Brown and Mahrer are not named in the federal complaint and are not facing federal charges, but their identities were confirmed to CNN by a spokesperson for the Southern District of New York.
Hakime drove Mahrer and Brown in his Range Rover on November 18 to a house he owns in Pennsylvania where they obtained a gun and ammunition from him, the federal complaint alleges.
While in the car they spoke to someone on a recorded line from a state detention facility about the firearms purchase, federal and state prosecutors say. Hakime told the incarcerated individual that he “took over (his) spot” in their apartment building – what law enforcement says is a reference to his firearms trafficking activity, per the federal complaint.
Hakime eventually dropped the pair off at Mahrer’s home on the Upper West Side that night.

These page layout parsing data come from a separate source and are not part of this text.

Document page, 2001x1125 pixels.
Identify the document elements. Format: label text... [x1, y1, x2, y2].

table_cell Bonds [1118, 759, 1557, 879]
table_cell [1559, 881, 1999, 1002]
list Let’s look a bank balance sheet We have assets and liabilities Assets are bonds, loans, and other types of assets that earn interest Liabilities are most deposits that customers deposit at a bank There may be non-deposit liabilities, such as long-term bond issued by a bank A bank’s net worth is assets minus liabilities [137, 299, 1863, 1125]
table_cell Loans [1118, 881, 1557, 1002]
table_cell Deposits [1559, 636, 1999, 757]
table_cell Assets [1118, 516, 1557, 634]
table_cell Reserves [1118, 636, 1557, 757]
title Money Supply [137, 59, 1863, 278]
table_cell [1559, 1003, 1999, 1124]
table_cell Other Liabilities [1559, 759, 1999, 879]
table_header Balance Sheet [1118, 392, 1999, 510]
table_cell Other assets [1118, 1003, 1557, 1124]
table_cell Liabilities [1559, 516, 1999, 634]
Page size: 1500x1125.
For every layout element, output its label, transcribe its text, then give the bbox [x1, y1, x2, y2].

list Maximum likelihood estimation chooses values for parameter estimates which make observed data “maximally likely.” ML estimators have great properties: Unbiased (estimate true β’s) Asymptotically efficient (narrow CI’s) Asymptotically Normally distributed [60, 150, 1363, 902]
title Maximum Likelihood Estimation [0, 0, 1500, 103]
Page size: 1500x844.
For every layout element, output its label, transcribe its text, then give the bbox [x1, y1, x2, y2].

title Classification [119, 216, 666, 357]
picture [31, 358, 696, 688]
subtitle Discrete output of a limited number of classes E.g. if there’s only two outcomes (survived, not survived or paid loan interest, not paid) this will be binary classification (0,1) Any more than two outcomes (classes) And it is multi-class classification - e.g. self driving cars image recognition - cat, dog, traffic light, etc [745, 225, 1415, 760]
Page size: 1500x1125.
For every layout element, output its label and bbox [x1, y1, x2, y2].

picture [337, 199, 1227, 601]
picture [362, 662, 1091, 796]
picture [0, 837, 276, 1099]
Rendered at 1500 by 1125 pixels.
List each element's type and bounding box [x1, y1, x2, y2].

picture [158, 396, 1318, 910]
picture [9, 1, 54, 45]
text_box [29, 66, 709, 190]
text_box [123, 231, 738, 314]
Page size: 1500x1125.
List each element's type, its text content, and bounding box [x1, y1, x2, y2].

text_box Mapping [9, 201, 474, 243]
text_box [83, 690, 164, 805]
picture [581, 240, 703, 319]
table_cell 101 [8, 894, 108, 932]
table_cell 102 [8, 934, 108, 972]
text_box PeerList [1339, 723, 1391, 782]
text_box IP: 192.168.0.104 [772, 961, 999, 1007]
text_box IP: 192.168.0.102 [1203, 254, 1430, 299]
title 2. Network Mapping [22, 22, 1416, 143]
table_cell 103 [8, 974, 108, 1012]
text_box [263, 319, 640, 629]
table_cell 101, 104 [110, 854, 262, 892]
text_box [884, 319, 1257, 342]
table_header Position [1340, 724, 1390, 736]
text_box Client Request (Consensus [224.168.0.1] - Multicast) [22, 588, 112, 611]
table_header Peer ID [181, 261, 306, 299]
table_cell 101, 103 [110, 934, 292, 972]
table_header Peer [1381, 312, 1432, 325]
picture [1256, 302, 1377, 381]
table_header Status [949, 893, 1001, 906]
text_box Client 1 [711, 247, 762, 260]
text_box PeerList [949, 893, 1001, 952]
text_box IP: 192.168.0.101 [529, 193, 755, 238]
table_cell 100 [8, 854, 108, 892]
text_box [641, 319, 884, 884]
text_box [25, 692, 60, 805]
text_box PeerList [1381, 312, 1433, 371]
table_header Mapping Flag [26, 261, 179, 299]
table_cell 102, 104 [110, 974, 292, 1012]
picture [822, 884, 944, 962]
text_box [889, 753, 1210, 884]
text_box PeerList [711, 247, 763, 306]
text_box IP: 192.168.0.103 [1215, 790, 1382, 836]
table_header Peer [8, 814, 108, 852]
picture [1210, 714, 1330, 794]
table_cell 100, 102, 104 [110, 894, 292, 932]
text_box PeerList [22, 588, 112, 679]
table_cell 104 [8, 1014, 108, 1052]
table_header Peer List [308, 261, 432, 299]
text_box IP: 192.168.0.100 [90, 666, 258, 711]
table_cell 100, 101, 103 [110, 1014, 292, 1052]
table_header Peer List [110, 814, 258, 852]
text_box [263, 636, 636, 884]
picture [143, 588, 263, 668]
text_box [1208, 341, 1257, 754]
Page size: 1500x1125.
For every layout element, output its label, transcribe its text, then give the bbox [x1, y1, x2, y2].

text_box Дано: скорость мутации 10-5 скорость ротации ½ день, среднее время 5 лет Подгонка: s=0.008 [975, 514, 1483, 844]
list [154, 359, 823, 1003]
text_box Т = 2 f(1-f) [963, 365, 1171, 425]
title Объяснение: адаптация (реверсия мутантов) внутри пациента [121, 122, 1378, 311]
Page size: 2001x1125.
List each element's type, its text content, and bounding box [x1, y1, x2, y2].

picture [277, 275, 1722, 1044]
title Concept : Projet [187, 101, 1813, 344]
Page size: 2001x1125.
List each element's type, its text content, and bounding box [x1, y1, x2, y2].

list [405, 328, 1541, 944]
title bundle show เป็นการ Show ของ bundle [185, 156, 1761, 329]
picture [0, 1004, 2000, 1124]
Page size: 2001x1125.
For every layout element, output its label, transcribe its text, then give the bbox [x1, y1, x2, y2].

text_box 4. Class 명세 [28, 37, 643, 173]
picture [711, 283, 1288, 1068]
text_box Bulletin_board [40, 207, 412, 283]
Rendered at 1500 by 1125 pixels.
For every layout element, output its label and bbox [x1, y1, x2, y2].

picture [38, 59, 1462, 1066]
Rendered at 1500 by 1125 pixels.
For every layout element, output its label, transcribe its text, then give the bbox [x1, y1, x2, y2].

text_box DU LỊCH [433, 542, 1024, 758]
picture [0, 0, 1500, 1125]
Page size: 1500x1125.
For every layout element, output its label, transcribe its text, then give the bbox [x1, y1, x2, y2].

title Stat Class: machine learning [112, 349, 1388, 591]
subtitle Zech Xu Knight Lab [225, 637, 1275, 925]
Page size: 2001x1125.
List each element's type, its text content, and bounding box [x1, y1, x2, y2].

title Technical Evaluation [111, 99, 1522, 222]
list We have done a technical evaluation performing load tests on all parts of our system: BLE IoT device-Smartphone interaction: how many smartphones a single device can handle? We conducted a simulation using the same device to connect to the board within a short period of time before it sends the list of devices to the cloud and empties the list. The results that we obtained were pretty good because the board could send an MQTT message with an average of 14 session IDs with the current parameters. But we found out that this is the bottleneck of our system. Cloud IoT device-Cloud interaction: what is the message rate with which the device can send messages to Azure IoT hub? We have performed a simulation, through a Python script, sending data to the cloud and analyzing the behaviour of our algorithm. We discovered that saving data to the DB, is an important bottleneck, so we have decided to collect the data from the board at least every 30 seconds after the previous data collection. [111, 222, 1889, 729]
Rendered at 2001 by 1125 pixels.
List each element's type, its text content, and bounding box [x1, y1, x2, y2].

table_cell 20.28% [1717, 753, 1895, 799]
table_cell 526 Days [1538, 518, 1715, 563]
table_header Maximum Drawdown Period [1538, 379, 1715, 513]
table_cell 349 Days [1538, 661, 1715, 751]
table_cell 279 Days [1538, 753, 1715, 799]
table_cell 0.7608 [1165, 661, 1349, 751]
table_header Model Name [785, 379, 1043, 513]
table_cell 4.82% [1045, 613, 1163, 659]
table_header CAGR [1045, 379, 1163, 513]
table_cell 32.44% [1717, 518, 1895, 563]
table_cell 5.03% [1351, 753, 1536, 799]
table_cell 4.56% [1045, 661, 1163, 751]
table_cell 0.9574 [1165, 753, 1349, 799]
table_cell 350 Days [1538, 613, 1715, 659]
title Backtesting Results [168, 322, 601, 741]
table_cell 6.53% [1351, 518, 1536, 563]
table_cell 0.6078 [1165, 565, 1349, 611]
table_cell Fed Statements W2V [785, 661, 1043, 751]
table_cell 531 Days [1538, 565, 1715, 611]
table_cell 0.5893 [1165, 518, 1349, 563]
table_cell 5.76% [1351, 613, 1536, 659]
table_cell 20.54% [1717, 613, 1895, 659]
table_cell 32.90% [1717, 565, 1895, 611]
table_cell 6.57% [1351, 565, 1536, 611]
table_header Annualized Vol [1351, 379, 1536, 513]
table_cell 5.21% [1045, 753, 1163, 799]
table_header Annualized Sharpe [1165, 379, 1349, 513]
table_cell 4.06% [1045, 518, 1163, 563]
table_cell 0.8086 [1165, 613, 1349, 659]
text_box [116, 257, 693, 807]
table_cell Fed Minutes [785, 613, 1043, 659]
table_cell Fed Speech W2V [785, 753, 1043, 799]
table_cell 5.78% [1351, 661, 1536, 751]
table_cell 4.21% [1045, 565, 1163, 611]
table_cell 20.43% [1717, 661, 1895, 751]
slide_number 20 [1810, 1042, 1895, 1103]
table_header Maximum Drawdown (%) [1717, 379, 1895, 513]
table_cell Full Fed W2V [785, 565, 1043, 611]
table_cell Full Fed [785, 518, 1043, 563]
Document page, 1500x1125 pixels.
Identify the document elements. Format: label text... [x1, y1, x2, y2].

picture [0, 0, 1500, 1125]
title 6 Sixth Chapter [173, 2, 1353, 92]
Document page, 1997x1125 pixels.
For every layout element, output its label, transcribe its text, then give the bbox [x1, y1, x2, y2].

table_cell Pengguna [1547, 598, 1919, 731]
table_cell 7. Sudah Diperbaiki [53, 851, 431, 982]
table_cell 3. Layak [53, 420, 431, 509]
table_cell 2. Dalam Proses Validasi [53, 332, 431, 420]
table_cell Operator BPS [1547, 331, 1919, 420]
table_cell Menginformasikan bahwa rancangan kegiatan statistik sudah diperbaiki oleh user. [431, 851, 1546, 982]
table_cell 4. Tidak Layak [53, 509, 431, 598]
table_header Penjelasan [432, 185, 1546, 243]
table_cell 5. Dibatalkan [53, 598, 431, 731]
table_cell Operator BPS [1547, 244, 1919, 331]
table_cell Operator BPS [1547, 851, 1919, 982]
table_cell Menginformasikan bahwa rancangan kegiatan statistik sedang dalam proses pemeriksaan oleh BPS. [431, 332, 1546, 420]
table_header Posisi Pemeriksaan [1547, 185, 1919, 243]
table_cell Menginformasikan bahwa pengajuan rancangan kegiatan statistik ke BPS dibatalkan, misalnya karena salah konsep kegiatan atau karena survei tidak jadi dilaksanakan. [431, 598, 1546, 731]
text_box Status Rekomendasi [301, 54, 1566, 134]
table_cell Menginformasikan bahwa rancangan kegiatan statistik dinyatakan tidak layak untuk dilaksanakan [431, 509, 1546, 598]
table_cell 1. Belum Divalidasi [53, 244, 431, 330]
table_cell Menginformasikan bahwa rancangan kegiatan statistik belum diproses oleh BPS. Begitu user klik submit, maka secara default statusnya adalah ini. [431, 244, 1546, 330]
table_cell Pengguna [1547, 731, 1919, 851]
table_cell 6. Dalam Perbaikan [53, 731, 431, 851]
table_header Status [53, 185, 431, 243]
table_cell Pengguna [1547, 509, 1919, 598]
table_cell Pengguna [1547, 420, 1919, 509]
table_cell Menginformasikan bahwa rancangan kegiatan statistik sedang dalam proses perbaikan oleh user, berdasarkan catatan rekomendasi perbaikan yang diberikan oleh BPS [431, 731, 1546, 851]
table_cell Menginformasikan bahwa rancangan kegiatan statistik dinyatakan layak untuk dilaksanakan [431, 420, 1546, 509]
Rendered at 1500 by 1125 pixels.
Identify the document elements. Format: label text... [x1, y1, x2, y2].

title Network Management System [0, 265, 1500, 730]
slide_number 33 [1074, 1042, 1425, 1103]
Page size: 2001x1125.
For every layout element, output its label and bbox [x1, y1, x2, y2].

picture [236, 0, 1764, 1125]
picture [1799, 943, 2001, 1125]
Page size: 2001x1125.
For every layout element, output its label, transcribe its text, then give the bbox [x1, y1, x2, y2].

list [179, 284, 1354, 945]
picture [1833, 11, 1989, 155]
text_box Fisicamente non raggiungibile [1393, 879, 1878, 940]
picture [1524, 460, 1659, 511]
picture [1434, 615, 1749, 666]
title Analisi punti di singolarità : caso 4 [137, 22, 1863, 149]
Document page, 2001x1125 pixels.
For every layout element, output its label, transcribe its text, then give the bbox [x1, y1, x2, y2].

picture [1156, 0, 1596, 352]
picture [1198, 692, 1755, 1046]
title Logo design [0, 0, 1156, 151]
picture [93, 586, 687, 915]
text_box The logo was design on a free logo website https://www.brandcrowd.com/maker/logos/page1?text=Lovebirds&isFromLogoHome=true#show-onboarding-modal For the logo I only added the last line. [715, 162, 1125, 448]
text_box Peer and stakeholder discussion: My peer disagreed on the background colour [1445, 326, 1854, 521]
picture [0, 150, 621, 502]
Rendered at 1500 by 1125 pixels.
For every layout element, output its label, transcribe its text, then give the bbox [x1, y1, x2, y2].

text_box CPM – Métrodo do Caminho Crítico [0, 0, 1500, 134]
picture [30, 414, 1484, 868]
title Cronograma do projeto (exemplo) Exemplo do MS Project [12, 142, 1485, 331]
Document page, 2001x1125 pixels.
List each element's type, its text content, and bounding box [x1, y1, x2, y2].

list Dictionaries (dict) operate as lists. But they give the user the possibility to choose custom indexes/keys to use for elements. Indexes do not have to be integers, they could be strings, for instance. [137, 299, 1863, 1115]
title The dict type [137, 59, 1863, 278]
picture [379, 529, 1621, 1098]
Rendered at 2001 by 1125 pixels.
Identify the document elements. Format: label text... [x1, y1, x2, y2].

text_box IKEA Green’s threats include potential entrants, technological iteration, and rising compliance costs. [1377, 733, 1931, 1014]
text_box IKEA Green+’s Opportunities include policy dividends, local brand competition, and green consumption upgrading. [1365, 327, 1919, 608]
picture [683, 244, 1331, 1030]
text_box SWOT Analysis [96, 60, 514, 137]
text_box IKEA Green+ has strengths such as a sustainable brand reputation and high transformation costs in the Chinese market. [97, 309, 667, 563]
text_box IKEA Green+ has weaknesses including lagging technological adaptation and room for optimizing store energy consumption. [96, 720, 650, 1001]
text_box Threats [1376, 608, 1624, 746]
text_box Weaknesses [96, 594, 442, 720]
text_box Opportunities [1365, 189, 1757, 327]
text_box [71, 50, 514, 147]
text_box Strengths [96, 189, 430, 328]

Mahrer’s family member discovered the firearm and ammunition in his bedroom soon after and reported it to law enforcement, according to the federal complaint. The family member voluntarily turned over the backpack to law enforcement officers at the apartment later that night.
Days later, Hakime was photographed leaving his apartment building with black garbage bags. The complaint alleges he was clearing out any evidence of his trafficking operation and planned to lay low at his Pennsylvania home after learning that Mahrer was “in trouble,” according to a recorded phone conversation cited in the complaint.